Matryoshka Representation Learning (MRL) is adapted to various representation learning setups including supervised learning for vision, contrastive learning for vision + language, and masked language modelling.
The models used include ResNet50, ViT-B/16, and BERT.
The datasets used include ImageNet-1K, JFT-300M, ALIGN data, English Wikipedia, and BooksCorpus.
ResNet50 outputs a 2048-dimensional representation, while ViT-B/16 and BERT-Base output 768-dimensional embeddings.
MRL uses explicitly optimized nested dimensions M = {8, 16, 32, 64, 128, 256, 512, 1024, 2048} and M = {12, 24, 48, 96, 192, 384, 768}.

Classification

ResNet50–MRL model matches or surpasses the accuracy of FF models across all representation sizes on ImageNet-1K.
MRL–E model is within 1% accuracy starting from 16-dim representations compared to FF models on ImageNet-1K.

ImageNet-1K 1-NN accuracy of ResNet50 models measuring the representation quality for downstream task.

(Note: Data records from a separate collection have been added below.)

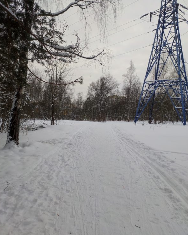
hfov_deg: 73.8
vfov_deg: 86.3
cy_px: 120
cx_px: 93
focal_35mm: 18
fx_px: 125
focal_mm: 4.74
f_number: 1.79
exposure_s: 1/182
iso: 50
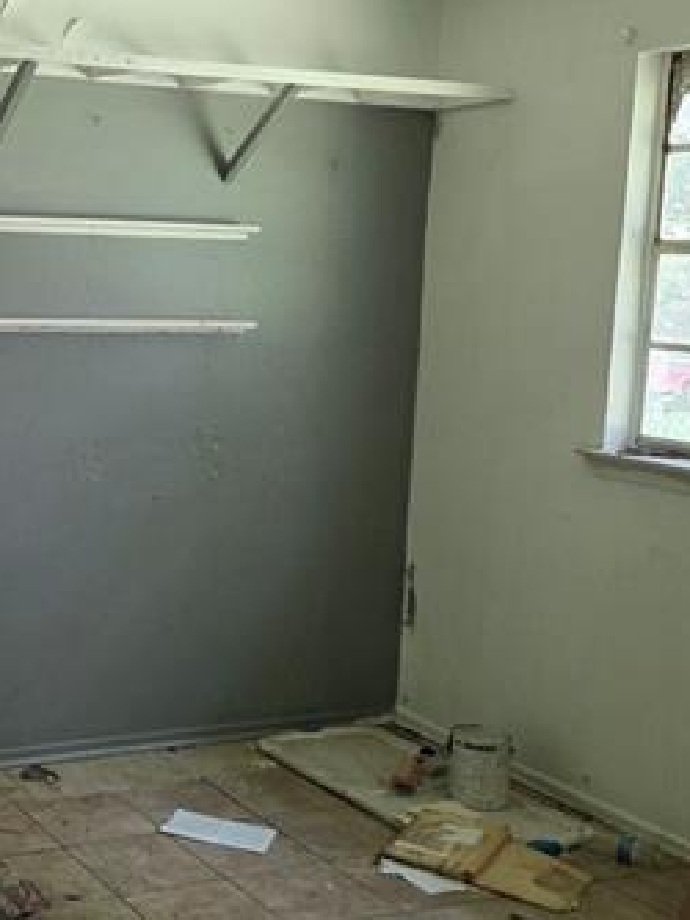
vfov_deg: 36.1
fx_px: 1408
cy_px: 437
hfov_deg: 26.1
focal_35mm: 53
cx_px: -3
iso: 500
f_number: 1.7
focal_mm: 6.3
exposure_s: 1/120
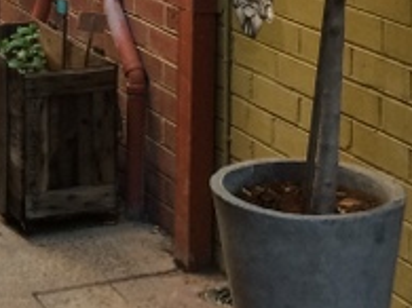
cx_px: 19
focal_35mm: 123
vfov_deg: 11.0
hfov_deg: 15.8
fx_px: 1463
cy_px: -291
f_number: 2.2
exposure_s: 1/40
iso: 40
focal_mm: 4.12
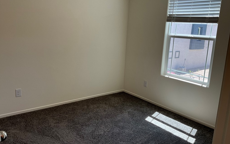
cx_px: 115
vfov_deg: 40.6
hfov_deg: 61.2
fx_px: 194
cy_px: 67
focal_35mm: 31
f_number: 1.8
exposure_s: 1/120
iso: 32
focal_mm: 3
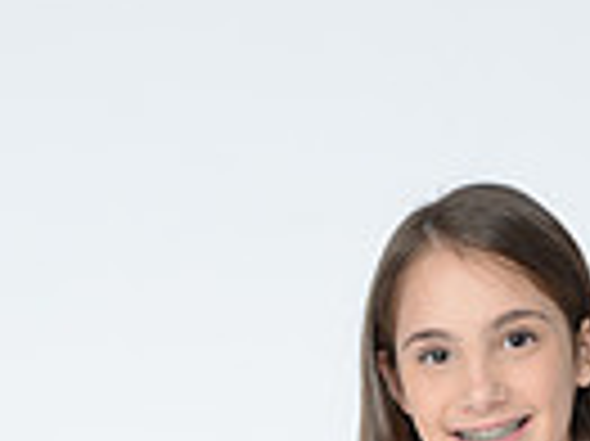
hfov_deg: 10.5
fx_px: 3184
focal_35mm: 187
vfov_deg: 7.5
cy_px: 990
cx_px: 511
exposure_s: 1/250
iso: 200
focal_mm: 44
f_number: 8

Matryoshka Representations show up to 2% higher accuracy than fixed-feature (FF) counterparts at lower dimensions, maintaining comparable accuracy at higher dimensions, as demonstrated through 1-NN accuracy on ImageNet-1K.
1-NN accuracy serves as a cost-effective measure for evaluating the utility of learned representations in downstream tasks.

ImageNet-1K 1-NN accuracy for ViT-B/16 models trained on JFT-300M & as part of ALIGN.

Experiments with ViT-B/16 on JFT-300M and the ALIGN model demonstrate that MRL models offer a favorable cost-vs-accuracy balance, especially at lower dimensions, in web-scale settings.
MRL models are shown to scale effectively to large-scale models and datasets, providing cost-efficient multifidelity representations for downstream tasks.

ImageNet-1K 1-NN accuracy for various models.

Post-hoc compression methods, linear probe on random features, and sub-net style slimmable networks significantly lose accuracy at smaller representation sizes compared to MRL models.
MRL optimizes for O(log(d)) nested representations, removing the dependency on O(d) and allowing for coarse-to-fine grained information across all dimensions, enhancing flexibility for adaptive deployment.

Retrieval

Matryoshka Representations often outperform other methods, being up to 3% better than the FF baselines in mAP@10 performance.
Post-hoc compression and slimmable network baselines experience a significant drop in retrieval mAP@10 with ≤ 256 dimensions.
Matryoshka Representations allow for accurate retrieval at various granularities without the need for multiple model forward passes, making them suitable for web-scale databases.
FF models generate independent databases which are expensive to store and switch between.
Matryoshka Representations enable adaptive retrieval, reducing the need for full-capacity representations for all data and tasks.
Vector compression techniques used in ANNS pipelines are complementary to Matryoshka Representations, potentially improving the efficiency-vs-accuracy trade-off.